Bugün yerelde ve küreselde, gerek fiili çatışma alanlarında, gerekse siyasi-ideolojik (akidevi) çatışma alanlarında izzeti Âlemlerin Rabbi yerine başka güç odaklarının yanında arayanlar, Âlemlerin Rabbi’nin hükümlerinin hâkimiyeti yerine, laik sistemin laik “sivil anayasa”sı için ter döküp kalem oynatmaya başlayanlar ve bu sapmalar karşısında söz söyleyen, iyiliği emr, kötülükten nehy sorumluluğunu yerine getirmeye çalışan muvahhidleri Yahuda Kralı Asa örneğinde olduğu gibi fiilen değilse de dışlayıp sözüm ona, marjinalize ederek etkisiz kılmaya çalışanlar, hangi tarihi tekerrür ettirdiklerini sorgulamalı ve Hesap Günü için dönülmez anı ifade eden ölüm gelip çatmadan hallerini gözden geçirmeyi başarmalıdırlar.

“Kim izzet istiyorsa bilsin ki, izzetin tamamı Allah’a aittir…” (Fâtır, 35/10)

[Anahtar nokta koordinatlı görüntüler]
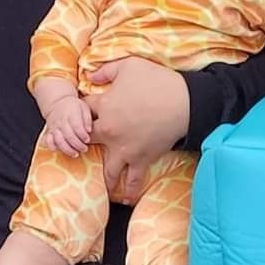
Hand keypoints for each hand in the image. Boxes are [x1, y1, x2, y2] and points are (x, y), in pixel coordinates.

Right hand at [42, 95, 95, 157]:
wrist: (57, 103)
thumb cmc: (73, 106)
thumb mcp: (83, 107)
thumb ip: (87, 118)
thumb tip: (89, 130)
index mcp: (71, 113)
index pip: (77, 126)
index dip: (82, 135)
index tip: (87, 140)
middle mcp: (61, 121)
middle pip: (68, 135)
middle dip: (77, 145)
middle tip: (84, 149)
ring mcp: (54, 127)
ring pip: (59, 140)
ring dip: (67, 149)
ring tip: (75, 154)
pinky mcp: (49, 132)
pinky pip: (48, 141)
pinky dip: (52, 146)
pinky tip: (59, 150)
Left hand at [88, 56, 189, 204]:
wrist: (186, 102)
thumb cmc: (158, 81)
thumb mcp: (129, 65)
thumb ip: (107, 70)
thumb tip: (91, 76)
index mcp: (105, 107)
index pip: (83, 109)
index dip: (82, 109)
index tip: (83, 112)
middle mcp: (110, 131)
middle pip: (86, 140)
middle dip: (82, 142)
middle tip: (79, 148)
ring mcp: (125, 149)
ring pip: (107, 167)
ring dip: (102, 174)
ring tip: (98, 183)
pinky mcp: (142, 159)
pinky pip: (133, 179)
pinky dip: (129, 190)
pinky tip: (125, 199)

▸ **Yapılacaklar**:
1 – Kaynak metindeki şu cümleyi İngilizceye çevirin: «Bugün yerelde ve küreselde, gerek fiili çatışma alanlarında, gerekse siyasi-ideolojik (akidevi) çatışma alanlarında izzeti Âlemlerin Rabbi yerine başka güç odaklarının yanında arayanlar, Âlemlerin Rabbi’nin hükümlerinin hâkimiyeti yerine, laik sistemin laik “sivil anayasa”sı için ter döküp kalem oynatmaya başlayanlar ve bu sapmalar karşısında söz söyleyen, iyiliği emr, kötülükten nehy sorumluluğunu yerine getirmeye çalışan muvahhidleri Yahuda Kralı Asa örneğinde olduğu gibi fiilen değilse de dışlayıp sözüm ona, marjinalize ederek etkisiz kılmaya çalışanlar, hangi tarihi tekerrür ettirdiklerini sorgulamalı ve Hesap Günü için dönülmez anı ifade eden ölüm gelip çatmadan hallerini gözden geçirmeyi başarmalıdırlar.»
2 – İzzet üzerine kaynak metni, Fâtır suresinden yapılan alıntının ardından gelecek kısımla sürdürün.

▸ **Sıralı Yanıtlar**:
1 – Today, locally and globally, in both actual zones of conflict and political-ideological (creedal) zones of conflict, those who seek honor alongside other centers of power instead of with the Lord of the Worlds; those who, instead of the sovereignty of the rulings of the Lord of the Worlds, have begun to sweat and wield their pens for the secular "civil constitution" of the secular system; and those who, as in the example of Asa, King of Judah, try to render ineffective the muwahhids who speak out against these deviations and strive to fulfill the duty of commanding good and forbidding evil, by excluding them, if not in deed, and by supposedly marginalizing them, must question which history they are causing to repeat itself, and must manage to review their condition before death, which marks the moment of no return for the Day of Reckoning, arrives.

2 –
Konuyla ilgili önceki iki makalemizin bugün gelinen noktada ortaya çıkmış olan neticelerle ilgili tanıklığına başvurmayı faydalı gördüğümüz için makale arşivine göz attığımızda, Suriye sürecinde yaşananları İslam’ın bize kazandırmayı amaçladığı adil şahitlik yükümlülüğü açısından değerlendirme hususunda birçok makale kaleme almış olduğumuzu bir kez daha gördük ve içerik olarak da bugün bizi mahcup etmeyen bir tanıklığa tekabül ettiğini müşahede ettik. Elhamdulillah.

Asabiyet (kör taraftarlık) yerine adaleti esas almanın, adaleti ikame eksenli duruş ve yaklaşım sahibi olmanın (ki bu, az önce ifade ettiğimiz gibi İslam’ın bizden istediği temel bir yükümlülüktür) fert ve topluluklara dünyada da ahirette de kazandıracağında kuşku yoktur. Adalet yerine asabiyet üzere davranmanın da aksi neticeyi doğuracağı, dünyada zillet, ahirette ziyan sebep olacağı aşikârdır.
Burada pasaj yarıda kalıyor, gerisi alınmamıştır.